So, after pushing then running the deploy-status command for about 2 minutes, I got the dreaded {:deploy-status "FAILED", :code-deploy-status "FAILED"}.
Where can I go from there? I’d look in Cloudwatch logs, but there are more than 30 log groups created by the stack, so it’s a bit of a needle in a haystack.
I went to see in CodeDeploy, and all I found there was
The overall deployment failed because too many individual instances failed deployment, too few healthy instances are available for deployment, or some instances in your deployment group are experiencing problems
as well as the event:
Error code: ScriptFailed
Script name: scripts/deploy-validate
Message: Script at specified location: scripts/deploy-validate run as user datomic failed with exit code 1
Logs:
[stdout]Received 503
[stdout]Received 503
// [... a few dozens of the same elided]
[stdout]Received 503
[stdout]WARN: validation did not succeed after two minutes
This does not seem to be related to the application code, as deploying a revision that previously worked fails similarly.
Generally speaking, a checklist for troubleshooting Ions deployment (or more detailed error messages) would be appreciated.
I believe this answer is out of date. My guess is that the naming of internal groups has been changed and that the deployment logs no longer go in datomic-<your-system-name>. I see groups with CreateCodeDeploy, CreateLambdaFromArray, GetDeploymentStatus, and others in the name. I imagine one of those will have it.
I see these in “CloudWatch -> Logs -> Log groups”.
If anyone knows more precisely where this information is, I’d appreciate the help because I cannot find it either.
I actually found an error message in “CodeDeploy -> Deployments” and the deployment that was in progress. And it was a strange one, probably good for starting another topic. AWS displayed the error right at the top of the deployment information page “memory allocation error” for the rm command! I reset the instances in the deployment autoscaling group and everything works fine.
Forgot to mention that this “memory allocation error” only started happening after we updated our Datomic Cloud stacks to the latest (free) version. ← @jaret
@cch1 , I’m not sure what you mean by “free”. Datomic changed it’s license in April 2023 such that all Datomic versions are free. The AWS resources however, have never been free for any version of Datomic.
I never figured out what caused the memory allocation problem. I have not seen it since and have deployed many times. Perhaps something was fixed or I upgraded to a more recent version. I’m confident I am not running the latest version at the time of this writing.
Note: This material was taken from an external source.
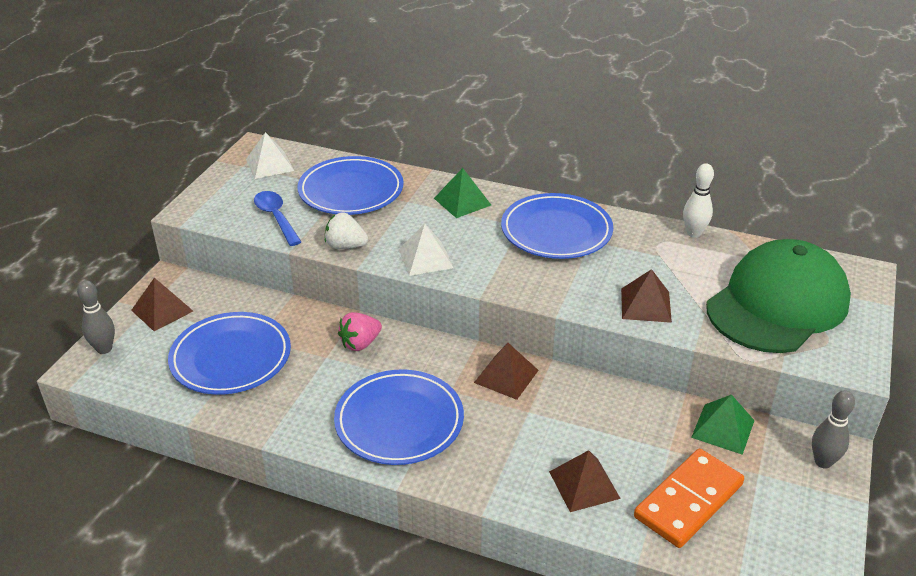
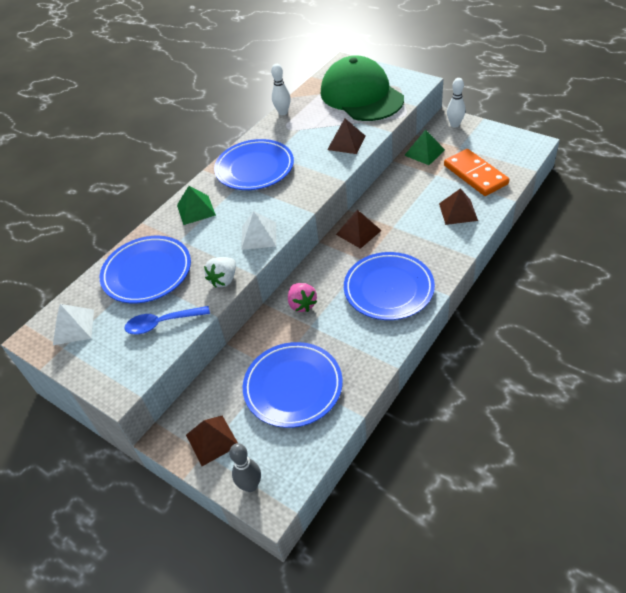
camera: 70 degrees left, 10 degrees up
(823, 462) = (455, 124): grey bowling pin -> white bowling pin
Things have been working for me for some time now (including new deployments) without a problem.
Hi Jaret,
We upgraded our instance size from the smallest to the next-to-smallest (t3.medium) and that seems to have resolved the issue. Prior to the upgrade we were running our development environment and our production environment on the same sized instances and only having the problem in production. Worth noting that that we have no users live yet so the load was minimal in both cases. The one notable difference: I had detailed metrics enabled in prod but not in dev.